Aldersgate (The Hall)

There is no evidence of the Cooks possessing a hall before 1482. An old abstract relating to the Company sets out deeds of grounds dating back to 1350; but, it was not fully granted until 1500.

Although there is no prior record of a hall being built on the Aldersgate site, a reference from Stow states: “Without Aldersgate on the East side of Aldersgate is the Cooks Hall.” Additionally, in 1756, Maitland describes the Cooks’ Hall as: “Mean and ordinary”.  Furthermore, in 1776, Entrick is less severe, commenting: “It is more to be admired for its conveniency than elegance in building.”

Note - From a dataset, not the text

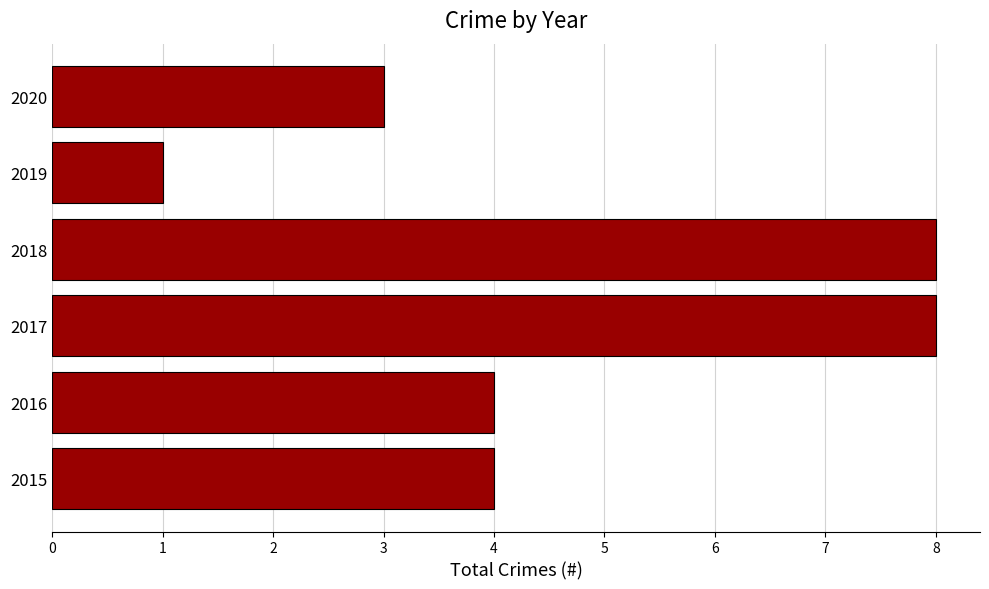

Reading bottom to top, list all the values displayed in this chart.

4	4	8	8	1	3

For 250 years the Hall was the centre of the Company’s technical, charitable, educational, social, and judicial activities. To enable so many functions in one place a ‘servant’ - the Beadle - became indispensable. He acted on the bidding of the Master and Officers, including: keeping a record of the Livery; visiting the poor and distributing alms; checking upon apprentices; and, most importantly, guarding the Master and Wardens. The Beadle’s Mace, his symbol of office, was the Company’s first line of defence.

Of the 55 livery halls, only eight, including Cooks’ Hall, survived the Great Fire of London in 1666. The Master of the time, who had been made homeless in the conflagration, petitioned the King to allow him to use part of the Hall as a temporary abode.

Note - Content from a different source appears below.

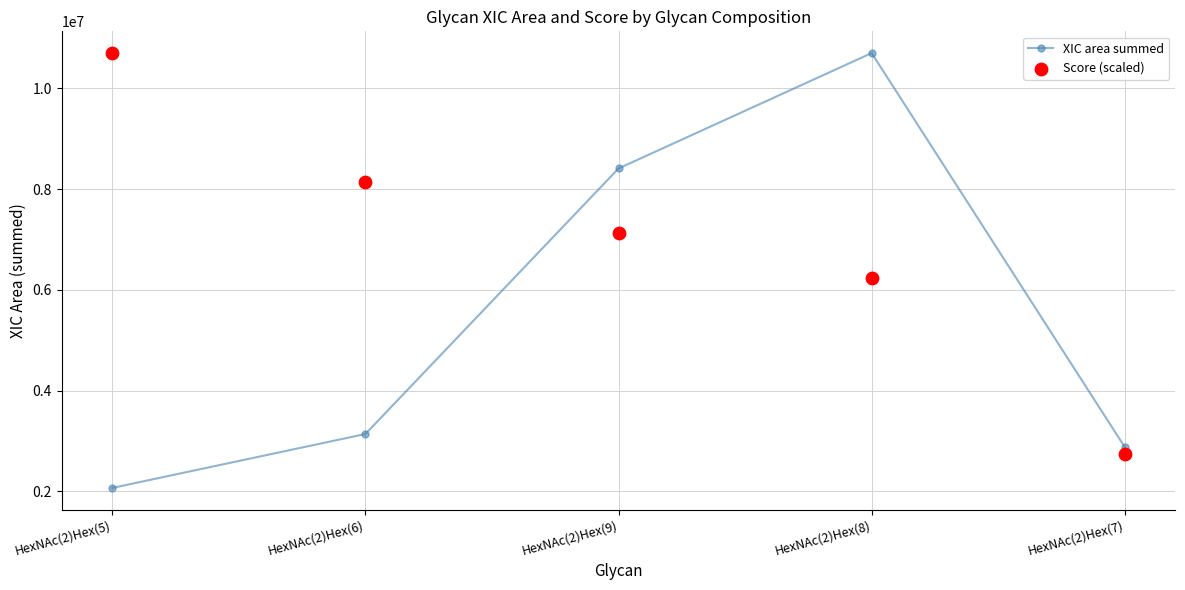

At how many categories does at least one series exceed 9703913?

2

In 11 May 1674 the Company decided to build a new Hall. Records have been lost as to when the Hall opened but in 1687 a gardener was paid five shillings for: “Pruning ye trees and planting new ones and fitting up ye garden.”

In 1746, a fire broke out at the Hall, damaging part of it. Soon after, with the money from the insurance, a replacement Hall was constructed.

Just over thirty years later, on 8th August 1771, another fire occurred. This time the effects were more devastating, completely destroying, not only the buildings, but also their contents including: tablets; Charters; documents; pewter; and, linen. Sadly the Company decided not to rebuild and since then the ground has been let out on lease while retaining the freehold.

In the 1960s a Roman mosaic was discovered on the site of the Hall ... and the mystery of the ‘misterie’ deepened!